The following architecture diagram visualizes how NeMo Guardrails acts as a central hub, routing requests to different models and services for tasks like content safety and topic control. It also shows that the platform can interact with both internal and external clusters.

NeMo Microservice Platform used to guardrail multiple LLMs

The diagram starts with a Chatbot and a Document Summary Service on the left.

The Chatbot sends a Chatbot Request with a Content Safety Config to NeMo Guardrails.
The Document Summary Service sends a Document Service Request with a Topic Control Config to NeMo Guardrails.

Inside the NeMo Microservices Platform, NeMo Guardrails is the central component.

The solid green arrows representing the Content Safety Workflow flows from NeMo Guardrails to the NemoGuard Content Safety NIM. At this stage, the NemoGuard Content Safety NIM is responsible for checking the content safety of the user input. If input passes the check, the Llama Nemotron Nano NIM receives the input and generates an output. The Content Safety NIM then checks the output from the Llama Nemotron Nano NIM. If the output passes the check, the output is sent back to the Chatbot user. If the input or output fails the check, the output is sent back to the Chatbot user with a message indicating that the output failed the check.
The dashed orange arrows representing the Topic Control Workflow flows from NeMo Guardrails to the NemoGuard Topic Control NIM. At this stage, the NemoGuard Topic Control NIM is responsible for checking the topic safety of the user input. If input passes the check, the Llama Nemotron Super NIM in the external cluster receives the input and generates an output. The Topic Control NIM then checks the output from the Llama Nemotron Super NIM. If the output passes the check, the output is sent back to the Document Summary Service using the original request and output. If the input or output fails the check, the output is sent back to the Document Summary Service with a message indicating that the output failed the check.

Tutorials#

Use the following tutorials to learn how to accomplish common guardrail tasks using the NeMo Guardrails microservice.

Quickstart with Docker Compose

Quickstart with Docker Compose. This is for developers to experiment with the microservice before deploying it in production.

nemo-guardrails docker compose local development data scientists

NeMo Guardrails Quickstart Using Docker Compose

NeMo Guardrails Tutorials

Tutorials for common guardrail tasks. This is using Helm installation for get you prepared for production setup.

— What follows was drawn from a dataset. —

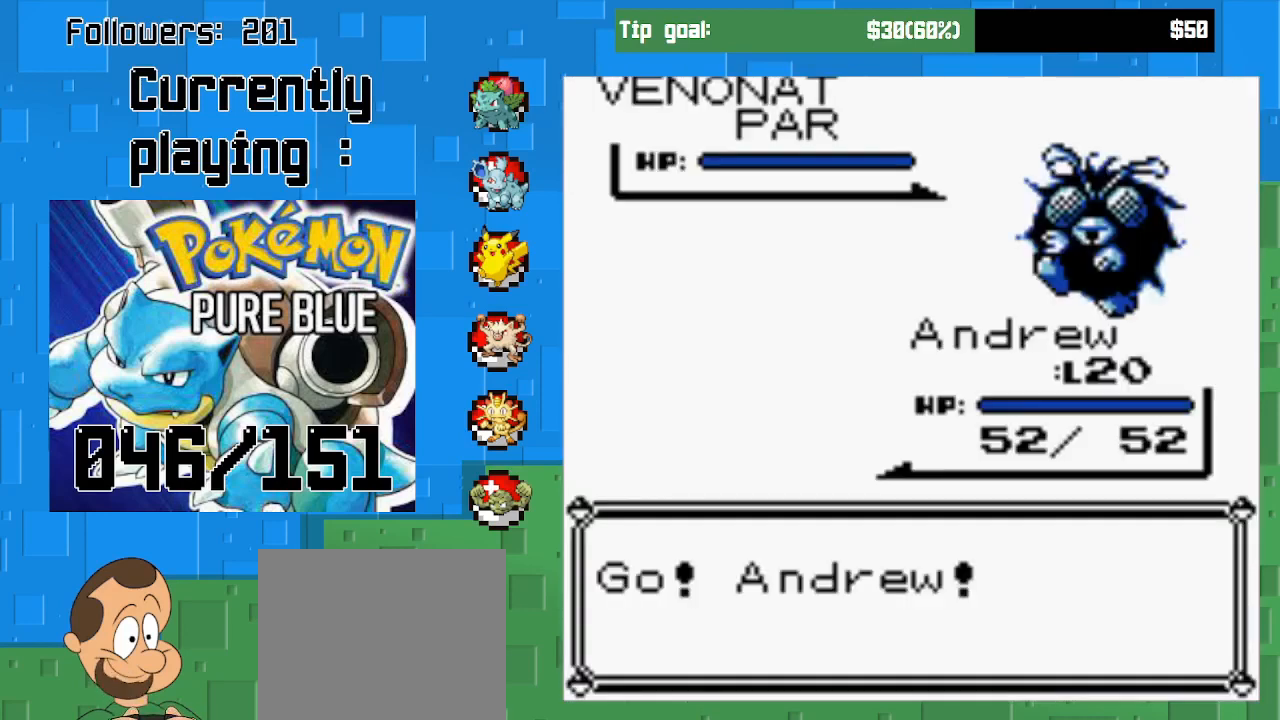
{"buttons": [], "right_stick": "center", "events": [[33, "CIRCLE", "down"], [267, "CIRCLE", "up"]]}
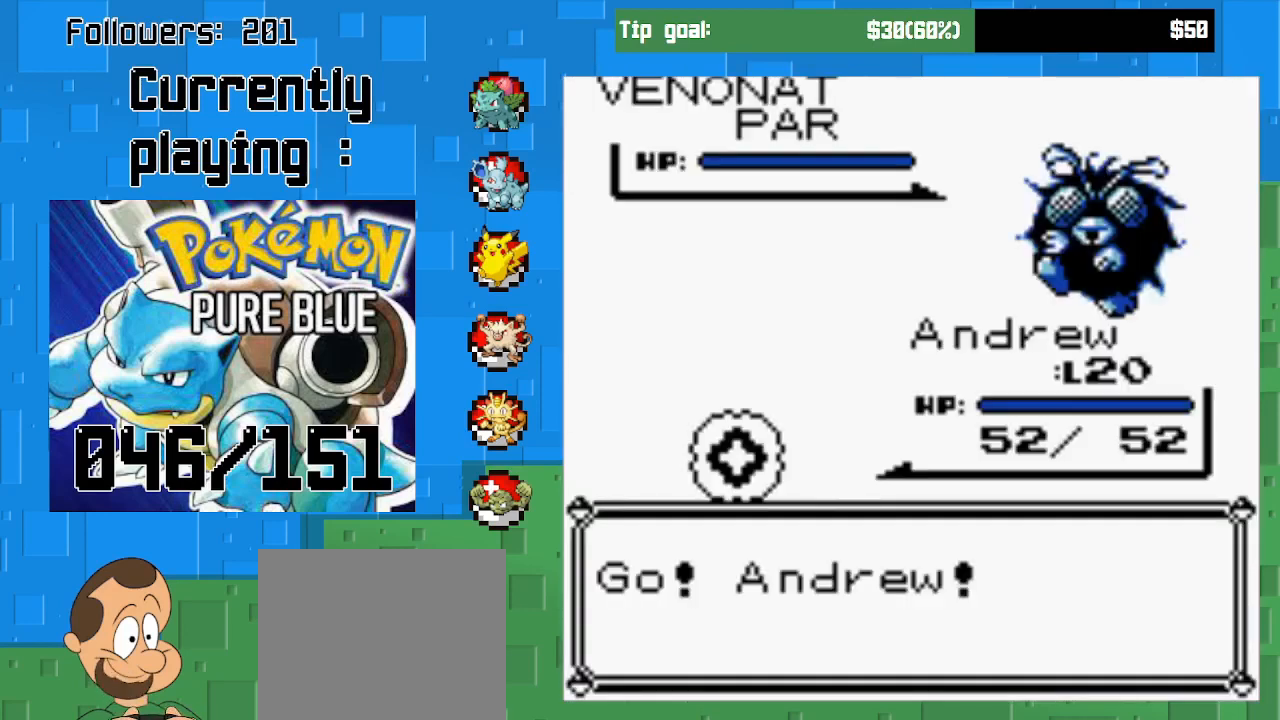
{"buttons": [], "right_stick": "center", "events": []}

nemo-guardrails helm kubernetes data scientists

Guardrail Tutorials

API Usage Guides#

The following guides provide detailed information on how to perform common guardrail operations using the NeMo Guardrails microservice APIs, both in the NeMo Microservices Python SDK or directly with the REST API.

Manage Guardrail Configurations

Manage guardrail configurations.

Manage Guardrail Configs

Check Guardrails

Check content with input and output guardrails.

Checking a Guardrail

Run Inference with Guardrails

Run inference and apply safety checks.

Running Inference with Guardrails

Manage Accessing Models

When deployed individually, use the REST API to configure access to models.

Manage NeMo Guardrails Access to Models

Differences between the Guardrails Microservice and the Toolkit#

The NeMo Guardrails microservice is powered by the open-source NeMo Guardrails toolkit and runs in a containerized environment for guardrail operations with other infrastructure microservices. The following list identifies the differences between the NeMo Guardrails microservice and the NeMo Guardrails open-source toolkit.

Certain toolkit server features are unavailable in the microservice, such as threads and the chat user interface.
The microservice supports Colang 1.0 guardrail configurations only.
The microservice supports NIM for LLMs and LLMs hosted on an OpenAI-compatible API endpoint.
The API is OpenAI compatible, with the addition of the guardrails field in the request body and the guardrails_data field in the response body.
In the microservice, the LLM provider is determined by the model field that is specified in the HTTP request. In the toolkit, the LLM provider is determined by the guardrail configuration.
The microservice supports a default guardrail configuration that is used when no guardrail configuration is specified as part of an HTTP request.